[TASK STATEMENT]: Once you have read the entries below, give them all again without any difference.

[AVAILABLE RECORDS]:
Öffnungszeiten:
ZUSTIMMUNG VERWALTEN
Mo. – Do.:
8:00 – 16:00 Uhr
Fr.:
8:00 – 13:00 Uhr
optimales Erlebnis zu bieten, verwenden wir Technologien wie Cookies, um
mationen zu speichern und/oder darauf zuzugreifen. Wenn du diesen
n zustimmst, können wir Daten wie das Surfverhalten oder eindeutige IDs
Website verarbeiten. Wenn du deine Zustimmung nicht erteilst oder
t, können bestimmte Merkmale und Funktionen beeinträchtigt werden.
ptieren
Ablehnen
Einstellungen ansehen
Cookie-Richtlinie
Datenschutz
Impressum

[ANSWER SPACE]:
Öffnungszeiten:
ZUSTIMMUNG VERWALTEN
Mo. – Do.:
8:00 – 16:00 Uhr
Fr.:
8:00 – 13:00 Uhr
optimales Erlebnis zu bieten, verwenden wir Technologien wie Cookies, um
mationen zu speichern und/oder darauf zuzugreifen. Wenn du diesen
n zustimmst, können wir Daten wie das Surfverhalten oder eindeutige IDs
Website verarbeiten. Wenn du deine Zustimmung nicht erteilst oder
t, können bestimmte Merkmale und Funktionen beeinträchtigt werden.
ptieren
Ablehnen
Einstellungen ansehen
Cookie-Richtlinie
Datenschutz
Impressum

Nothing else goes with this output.